The Foschini Group achieved record turnover in the six months to September 30, up by 12.9% to R28.4 billion, and declared an interim dividend of 150 cents (170 cents) per share.
The pleasing performance over the six months was in an environment of tough trading conditions and against a comparative high base in the same period a year before due to the resumption of clothing demand after the Covid-19 pandemic.
The period was also impacted by rising interest rates, high inflation and, in South Africa, taxi strikes and flooding in the Western Cape, as well as sustained load shedding.
Earnings per share fell 15.4% to 393.6 cents a share. Trading expenses as a percentage of group retail turnover improved to 41.9% from 42.3%. Gross profit was up 7.7% to R12.5bn.
TFG Africa’s retail turnover was up 17.3%. Online retail turnover increased by 23.9%, contributing 9.8% to group retail turnover, the growth largely attributable to strong growth in South Africa.
The share price surged 4.29% to R106.46 on the JSE late Friday afternoon.
“These results demonstrate the strength and resilience of our businesses, despite the challenging macro environment, and our leadership teams’ keen focus on managing our cost base. We saw healthy turnover growth, driven by the expansion of our footprint and brand portfolio, with particularly strong online sales growth in South Africa,” said chief executive Anthony Thunström.

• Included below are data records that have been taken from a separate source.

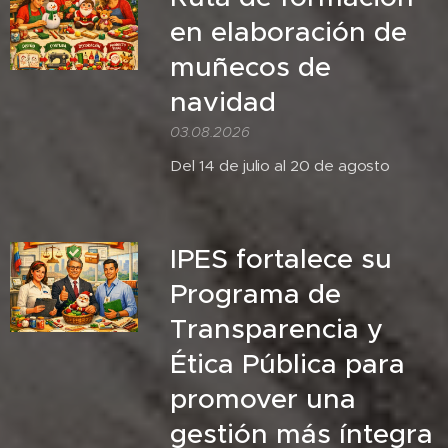
en elaboración de
muñecos de
navidad
03.08.2026
Del 14 de julio al 20 de agosto
IPES fortalece su
Programa de
Transparencia y
Ética Pública para
promover una
gestión más íntegra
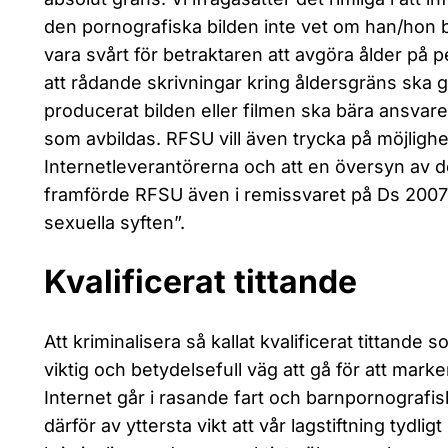
den pornografiska bilden inte vet om han/hon beg
vara svårt för betraktaren att avgöra ålder på p
att rådande skrivningar kring åldersgräns ska g
producerat bilden eller filmen ska bära ansvare
som avbildas. RFSU vill även trycka på möjlighe
Internetleverantörerna och att en översyn av d
framförde RFSU även i remissvaret på Ds 2007:
sexuella syften”.
Kvalificerat tittande
Att kriminalisera så kallat kvalificerat tittande
viktig och betydelsefull väg att gå för att marke
Internet går i rasande fart och barnpornografiska 
därför av yttersta vikt att vår lagstiftning tydl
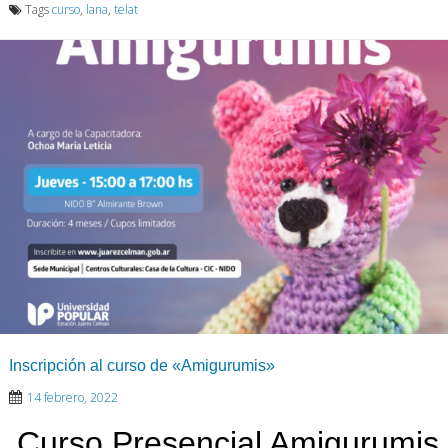
Tags
curso
,
lana
,
telat
Inscripción al curso de «Amigurumis»
14 febrero, 2022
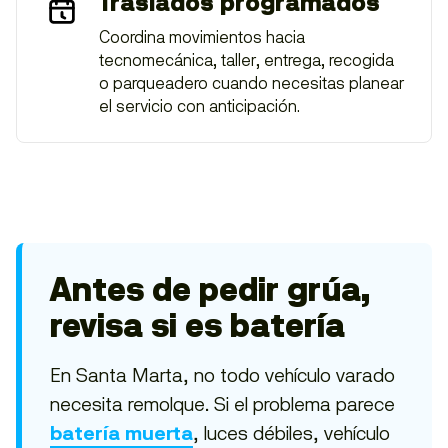
Traslados programados
Coordina movimientos hacia
tecnomecánica, taller, entrega, recogida
o parqueadero cuando necesitas planear
el servicio con anticipación.
Antes de pedir grúa,
revisa si es batería
En Santa Marta, no todo vehículo varado
necesita remolque. Si el problema parece
, luces débiles, vehículo
batería muerta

TFG Africa’s retail turnover growth was driven largely by the clothing and homeware categories. The double digit growth was in spite of higher unemployment rates, reduced consumer confidence and load shedding – about 287 000 trading hours were lost in the first half due to load shedding, which further impacted gross margins through inventory clearance.
TFG London and TFG Australia’s performance was against an unsustainable prior period, due to the buoyant sales in the post Covid-19 trading period.
TFG Australia’s retail turnover fell 7.2%, due also to the impact of higher inflation and interest rates on customer demand. Retail turnover in TFG London fell 10.5%, but gross margin was maintained.
Due to continued consumer pressure, cost inflation was absorbed and additional promotional activity was undertaken to manage inventory and increase market share gains.
“We remain confident in the execution of our strategy and are well positioned to leverage the diversity of our group to see us through the tough trading cycle.,” said Thunström.
Cash retail turnover increased by 14.6%, contributing 82% to group turnover. Credit turnover grew 3.5%, with credit extension consciously curtailed in light of the difficult consumer environment.
Online retail turnover increased by 23.9% and contributed 9.8% to total group retail turnover. TFG Africa’s online retail turnover growth increased a remarkable 56.5%, driven by the focus on diversification of brands and omnichannel retailing.
“Our online shopping platform, Bash, has already begun to make a significant impact on our sales growth as well as broadening the total online offer for customers. The consolidation of all our Africa retail brands on this platform and app provides our more than 35 million customers with the number one local fashion retail app,” said Thunström.
During the six months TFG opened 199 new stores. Following the acquisition of Street Fever, an independent retailer of affordable branded footwear and apparel, 91 Street Fever outlets were consolidated into Sneaker Factory. This has allowed TFG to quickly scale the Sneaker Factory business to 219 stores.
TFG’s directors said they expected trading conditions and consumer confidence would remain under pressure, but the group was clear about its strategy as it entered the important Black Friday and Christmas festive season trade.
“We will continue to focus on the consolidation of our world class retail assets to further improve our balance sheet strength and position our business for sustained future growth,” said Thunström.